Dans « Viva la vie » de Claude Lelouch, Jean-Louis Trintignant tentait de théoriser les différentes manières de faire un film : Spielberg vous raconte une histoire, Godard vous montre comment raconter une histoire et Fellini se fout complètement de l’histoire qu’il raconte.
Pour réducteur qu’il soit, l’axiome n’est pas faux. D’ailleurs, je suis resté longtemps éloigné du cinéma de Fellini. Pour moi, l’œuvre se résumait à sa périphérie, c’est-à-dire les ritournelles de Nino Rota et des photos d’actrices plantureuses.
Pas vraiment contemporains de ses films (il est mort l’année où je me suis abonné aux cahiers du cinéma), je réduisait son œuvre à une suite de débordements abscons pour les cultureux des années 60. Autrement dit, ce cinéma m’intimidait profondément : trop délirant, trop trivial, trop grotesque.

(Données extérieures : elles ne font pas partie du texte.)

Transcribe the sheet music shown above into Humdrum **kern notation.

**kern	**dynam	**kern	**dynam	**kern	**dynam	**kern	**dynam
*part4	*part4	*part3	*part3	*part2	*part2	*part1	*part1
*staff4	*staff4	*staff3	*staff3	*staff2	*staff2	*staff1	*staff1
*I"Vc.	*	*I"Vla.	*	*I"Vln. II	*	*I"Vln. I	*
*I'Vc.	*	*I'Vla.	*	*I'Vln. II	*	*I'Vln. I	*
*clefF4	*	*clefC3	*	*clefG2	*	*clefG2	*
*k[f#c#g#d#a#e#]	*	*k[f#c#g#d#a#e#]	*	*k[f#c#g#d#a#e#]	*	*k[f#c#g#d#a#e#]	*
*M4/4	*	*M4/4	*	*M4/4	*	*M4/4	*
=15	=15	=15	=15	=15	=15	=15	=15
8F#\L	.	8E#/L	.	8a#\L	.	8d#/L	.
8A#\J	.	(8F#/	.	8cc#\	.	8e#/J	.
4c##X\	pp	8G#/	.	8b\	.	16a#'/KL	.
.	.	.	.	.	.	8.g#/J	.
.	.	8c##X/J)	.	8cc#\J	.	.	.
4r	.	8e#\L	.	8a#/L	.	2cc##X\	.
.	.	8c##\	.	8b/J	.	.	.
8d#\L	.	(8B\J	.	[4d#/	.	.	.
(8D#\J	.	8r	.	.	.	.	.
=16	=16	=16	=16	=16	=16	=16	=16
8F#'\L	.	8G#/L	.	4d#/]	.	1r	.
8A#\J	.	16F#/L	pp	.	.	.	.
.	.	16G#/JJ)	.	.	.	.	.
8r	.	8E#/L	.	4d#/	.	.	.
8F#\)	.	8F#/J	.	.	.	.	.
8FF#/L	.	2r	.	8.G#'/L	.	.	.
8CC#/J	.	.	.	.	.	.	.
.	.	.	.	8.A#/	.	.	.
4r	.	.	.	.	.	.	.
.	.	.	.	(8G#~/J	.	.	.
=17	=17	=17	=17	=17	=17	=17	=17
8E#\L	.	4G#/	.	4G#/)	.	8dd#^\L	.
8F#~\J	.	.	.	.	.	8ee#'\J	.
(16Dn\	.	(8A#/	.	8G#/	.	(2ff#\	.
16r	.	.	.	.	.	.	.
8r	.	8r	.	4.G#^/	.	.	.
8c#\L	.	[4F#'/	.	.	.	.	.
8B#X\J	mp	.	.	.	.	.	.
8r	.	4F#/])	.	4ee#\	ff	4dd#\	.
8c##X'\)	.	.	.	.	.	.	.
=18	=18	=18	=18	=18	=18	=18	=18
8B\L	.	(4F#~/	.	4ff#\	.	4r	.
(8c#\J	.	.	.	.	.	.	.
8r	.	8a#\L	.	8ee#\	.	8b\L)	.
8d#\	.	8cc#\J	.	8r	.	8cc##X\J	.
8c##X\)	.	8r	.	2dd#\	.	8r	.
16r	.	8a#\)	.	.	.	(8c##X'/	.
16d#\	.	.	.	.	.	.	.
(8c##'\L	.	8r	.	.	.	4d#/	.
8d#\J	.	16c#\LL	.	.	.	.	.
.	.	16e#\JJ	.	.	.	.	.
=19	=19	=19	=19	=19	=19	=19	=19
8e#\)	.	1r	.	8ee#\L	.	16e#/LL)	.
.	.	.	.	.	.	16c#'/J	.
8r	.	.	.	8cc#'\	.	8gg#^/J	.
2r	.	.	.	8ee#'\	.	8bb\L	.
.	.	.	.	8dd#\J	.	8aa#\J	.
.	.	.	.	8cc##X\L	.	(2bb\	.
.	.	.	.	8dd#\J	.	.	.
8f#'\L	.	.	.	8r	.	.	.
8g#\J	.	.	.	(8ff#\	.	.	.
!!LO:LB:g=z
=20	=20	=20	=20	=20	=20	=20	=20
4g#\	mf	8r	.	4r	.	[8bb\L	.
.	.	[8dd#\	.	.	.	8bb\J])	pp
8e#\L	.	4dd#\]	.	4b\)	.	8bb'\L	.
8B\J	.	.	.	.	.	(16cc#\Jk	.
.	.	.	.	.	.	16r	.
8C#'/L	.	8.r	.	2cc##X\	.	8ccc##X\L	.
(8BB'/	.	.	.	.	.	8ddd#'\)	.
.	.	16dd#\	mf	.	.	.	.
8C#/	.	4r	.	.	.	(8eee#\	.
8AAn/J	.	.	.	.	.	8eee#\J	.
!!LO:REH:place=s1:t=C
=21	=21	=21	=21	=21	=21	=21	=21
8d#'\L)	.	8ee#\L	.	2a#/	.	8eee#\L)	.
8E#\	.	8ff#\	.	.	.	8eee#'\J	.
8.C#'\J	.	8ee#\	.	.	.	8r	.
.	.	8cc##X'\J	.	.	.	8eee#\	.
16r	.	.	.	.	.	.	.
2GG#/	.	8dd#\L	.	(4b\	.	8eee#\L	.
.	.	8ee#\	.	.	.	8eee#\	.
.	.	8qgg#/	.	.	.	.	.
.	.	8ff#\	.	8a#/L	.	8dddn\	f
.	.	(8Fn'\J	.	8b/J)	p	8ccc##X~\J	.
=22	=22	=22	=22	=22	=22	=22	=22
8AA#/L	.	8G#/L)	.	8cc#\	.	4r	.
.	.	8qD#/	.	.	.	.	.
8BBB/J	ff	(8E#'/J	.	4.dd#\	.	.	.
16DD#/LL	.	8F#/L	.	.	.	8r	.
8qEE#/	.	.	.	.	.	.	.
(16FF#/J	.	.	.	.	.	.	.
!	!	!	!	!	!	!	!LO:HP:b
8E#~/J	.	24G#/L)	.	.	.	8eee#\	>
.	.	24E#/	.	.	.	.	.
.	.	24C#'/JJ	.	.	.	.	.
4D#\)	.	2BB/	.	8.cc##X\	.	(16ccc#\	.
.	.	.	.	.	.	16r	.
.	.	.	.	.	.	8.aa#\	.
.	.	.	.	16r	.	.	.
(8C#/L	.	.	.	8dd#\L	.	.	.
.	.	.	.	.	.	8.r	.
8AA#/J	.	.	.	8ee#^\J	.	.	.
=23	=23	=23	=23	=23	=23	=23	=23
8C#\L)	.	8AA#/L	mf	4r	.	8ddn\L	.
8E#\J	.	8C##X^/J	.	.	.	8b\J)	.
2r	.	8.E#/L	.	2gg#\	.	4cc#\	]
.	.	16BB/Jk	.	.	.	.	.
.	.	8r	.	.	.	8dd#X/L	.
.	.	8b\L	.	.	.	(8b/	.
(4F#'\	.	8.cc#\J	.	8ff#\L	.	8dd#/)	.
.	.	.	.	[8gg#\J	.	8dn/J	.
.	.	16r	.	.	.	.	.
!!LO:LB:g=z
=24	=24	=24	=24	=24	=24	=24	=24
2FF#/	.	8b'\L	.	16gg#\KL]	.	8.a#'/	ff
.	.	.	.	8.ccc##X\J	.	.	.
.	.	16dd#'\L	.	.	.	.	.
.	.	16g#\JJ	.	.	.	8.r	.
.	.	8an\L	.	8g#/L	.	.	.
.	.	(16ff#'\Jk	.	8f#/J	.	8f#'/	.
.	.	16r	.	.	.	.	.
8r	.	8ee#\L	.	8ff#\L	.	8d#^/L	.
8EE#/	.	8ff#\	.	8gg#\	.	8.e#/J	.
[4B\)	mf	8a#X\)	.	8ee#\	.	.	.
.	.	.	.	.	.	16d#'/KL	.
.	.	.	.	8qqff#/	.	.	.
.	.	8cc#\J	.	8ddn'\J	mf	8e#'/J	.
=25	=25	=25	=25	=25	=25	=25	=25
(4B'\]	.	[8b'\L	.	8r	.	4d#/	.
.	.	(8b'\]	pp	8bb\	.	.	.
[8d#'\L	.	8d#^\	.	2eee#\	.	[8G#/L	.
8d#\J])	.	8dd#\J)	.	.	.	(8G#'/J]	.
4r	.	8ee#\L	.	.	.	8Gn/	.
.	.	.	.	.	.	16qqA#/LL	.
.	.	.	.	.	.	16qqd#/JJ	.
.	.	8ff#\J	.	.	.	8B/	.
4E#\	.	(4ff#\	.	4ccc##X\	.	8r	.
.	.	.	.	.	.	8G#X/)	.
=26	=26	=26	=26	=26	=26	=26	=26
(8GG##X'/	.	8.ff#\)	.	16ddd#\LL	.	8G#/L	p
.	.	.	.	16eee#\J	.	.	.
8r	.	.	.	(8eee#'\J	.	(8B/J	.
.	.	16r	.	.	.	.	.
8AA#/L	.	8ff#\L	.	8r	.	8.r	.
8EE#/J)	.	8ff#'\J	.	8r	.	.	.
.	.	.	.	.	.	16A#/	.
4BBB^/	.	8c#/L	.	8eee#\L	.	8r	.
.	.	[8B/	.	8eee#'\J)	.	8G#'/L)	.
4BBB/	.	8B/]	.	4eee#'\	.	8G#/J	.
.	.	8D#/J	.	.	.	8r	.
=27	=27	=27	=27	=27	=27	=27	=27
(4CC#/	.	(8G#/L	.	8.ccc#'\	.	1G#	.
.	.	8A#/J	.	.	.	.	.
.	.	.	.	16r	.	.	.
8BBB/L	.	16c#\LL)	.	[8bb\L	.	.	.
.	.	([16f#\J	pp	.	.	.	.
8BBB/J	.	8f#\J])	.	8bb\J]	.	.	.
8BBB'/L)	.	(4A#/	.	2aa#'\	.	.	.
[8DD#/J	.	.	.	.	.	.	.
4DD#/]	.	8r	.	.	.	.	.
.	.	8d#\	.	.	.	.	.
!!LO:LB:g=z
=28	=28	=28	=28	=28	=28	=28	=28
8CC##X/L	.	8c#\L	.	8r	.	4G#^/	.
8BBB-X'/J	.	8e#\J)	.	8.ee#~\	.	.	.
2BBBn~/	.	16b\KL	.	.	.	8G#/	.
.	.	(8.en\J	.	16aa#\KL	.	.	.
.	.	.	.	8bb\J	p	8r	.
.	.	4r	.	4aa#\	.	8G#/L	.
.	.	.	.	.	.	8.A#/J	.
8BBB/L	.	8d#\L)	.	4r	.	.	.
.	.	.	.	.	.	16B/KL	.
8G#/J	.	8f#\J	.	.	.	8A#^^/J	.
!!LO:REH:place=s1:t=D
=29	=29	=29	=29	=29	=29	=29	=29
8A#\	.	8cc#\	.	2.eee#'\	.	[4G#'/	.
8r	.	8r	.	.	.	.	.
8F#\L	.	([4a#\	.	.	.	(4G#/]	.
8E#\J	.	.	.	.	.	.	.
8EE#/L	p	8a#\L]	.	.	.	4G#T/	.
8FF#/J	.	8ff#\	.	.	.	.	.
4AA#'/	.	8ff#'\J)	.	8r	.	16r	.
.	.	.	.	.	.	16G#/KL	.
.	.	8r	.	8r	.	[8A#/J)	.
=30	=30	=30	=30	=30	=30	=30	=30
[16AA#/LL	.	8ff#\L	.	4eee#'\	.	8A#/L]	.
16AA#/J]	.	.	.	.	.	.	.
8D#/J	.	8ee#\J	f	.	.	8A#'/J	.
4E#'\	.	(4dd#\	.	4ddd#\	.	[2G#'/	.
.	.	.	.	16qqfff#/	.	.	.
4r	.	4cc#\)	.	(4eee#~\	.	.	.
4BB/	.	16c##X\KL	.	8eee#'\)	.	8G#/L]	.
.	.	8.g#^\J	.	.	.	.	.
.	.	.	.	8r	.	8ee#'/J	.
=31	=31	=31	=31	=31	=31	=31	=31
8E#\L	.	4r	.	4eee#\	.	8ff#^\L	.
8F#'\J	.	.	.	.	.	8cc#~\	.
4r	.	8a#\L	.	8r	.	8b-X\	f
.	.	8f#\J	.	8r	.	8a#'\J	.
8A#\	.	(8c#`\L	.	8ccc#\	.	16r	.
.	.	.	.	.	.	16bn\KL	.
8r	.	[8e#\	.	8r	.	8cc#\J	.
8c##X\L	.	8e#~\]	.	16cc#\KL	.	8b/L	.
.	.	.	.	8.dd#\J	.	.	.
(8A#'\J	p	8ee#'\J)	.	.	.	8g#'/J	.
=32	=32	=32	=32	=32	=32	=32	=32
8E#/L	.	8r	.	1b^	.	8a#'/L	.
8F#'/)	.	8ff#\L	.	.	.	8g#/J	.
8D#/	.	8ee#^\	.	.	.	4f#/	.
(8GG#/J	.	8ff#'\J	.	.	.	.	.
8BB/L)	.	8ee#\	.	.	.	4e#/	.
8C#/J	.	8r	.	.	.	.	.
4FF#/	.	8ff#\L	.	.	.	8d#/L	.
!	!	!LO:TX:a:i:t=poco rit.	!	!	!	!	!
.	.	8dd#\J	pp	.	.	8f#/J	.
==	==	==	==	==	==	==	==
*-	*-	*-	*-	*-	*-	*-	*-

Paradoxalement, les promesses contenues dans ces trop furent régulièrement déçues lors des visions télévisuelles.
Heureusement, j’ai vécu.
Des personnages mythiques comme Casanova ou Encolpe dans « Satyricon » ont créé des passerelles, et puis, peut-on résister aux ritournelles de Nino Rota comme aux actrices plantureuses ?
Le cas « Huit et demi » était parmi les plus complexes. Chef d’œuvre unanimement loué, modèle revendiqué par David Lynch ou Woody Allen, le souvenir m’en était brumeux, entaché de la frustration devant la rareté des apparitions de Claudia Cardinale.
Par ailleurs, ce métrage appartient au genre périlleux des films sur le cinéma, dont peu de cinéastes se sont sorti avec honneur.
Ici encore, un personnage mythique a permis de revenir vers Fellini : Marcello Mastroianni, son chapeau, ses lunettes d’écaille et son déhanchement sexy invitent à entrer dans un cauchemar sensuel où les notes de Nino Rota et les sourires de Claudia Cardinale ne masquent pas l’humble confession d’un maître pétri d’angoisses à l’idée de ne plus rien avoir à raconter et qui a su en faire le plus grand film sur le cinéma.

~ par 50 ans de cinéma sur 4 juillet 2018.